WORK INSTRUCTION:
For this exercise, output every line of the data as it stands.
DATA LISTING section start
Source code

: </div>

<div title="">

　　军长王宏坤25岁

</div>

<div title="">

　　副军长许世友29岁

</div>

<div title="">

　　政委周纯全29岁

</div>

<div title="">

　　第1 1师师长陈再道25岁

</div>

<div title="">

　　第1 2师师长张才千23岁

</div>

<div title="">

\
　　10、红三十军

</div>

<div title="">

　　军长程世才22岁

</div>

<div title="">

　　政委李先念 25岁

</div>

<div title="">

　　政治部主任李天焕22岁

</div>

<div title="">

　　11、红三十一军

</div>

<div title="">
DATA LISTING section end
SOLUTION FOR THIS EXERCISE:
Source code

: </div>

<div title="">

　　军长王宏坤25岁

</div>

<div title="">

　　副军长许世友29岁

</div>

<div title="">

　　政委周纯全29岁

</div>

<div title="">

　　第1 1师师长陈再道25岁

</div>

<div title="">

　　第1 2师师长张才千23岁

</div>

<div title="">

\
　　10、红三十军

</div>

<div title="">

　　军长程世才22岁

</div>

<div title="">

　　政委李先念 25岁

</div>

<div title="">

　　政治部主任李天焕22岁

</div>

<div title="">

　　11、红三十一军

</div>

<div title="">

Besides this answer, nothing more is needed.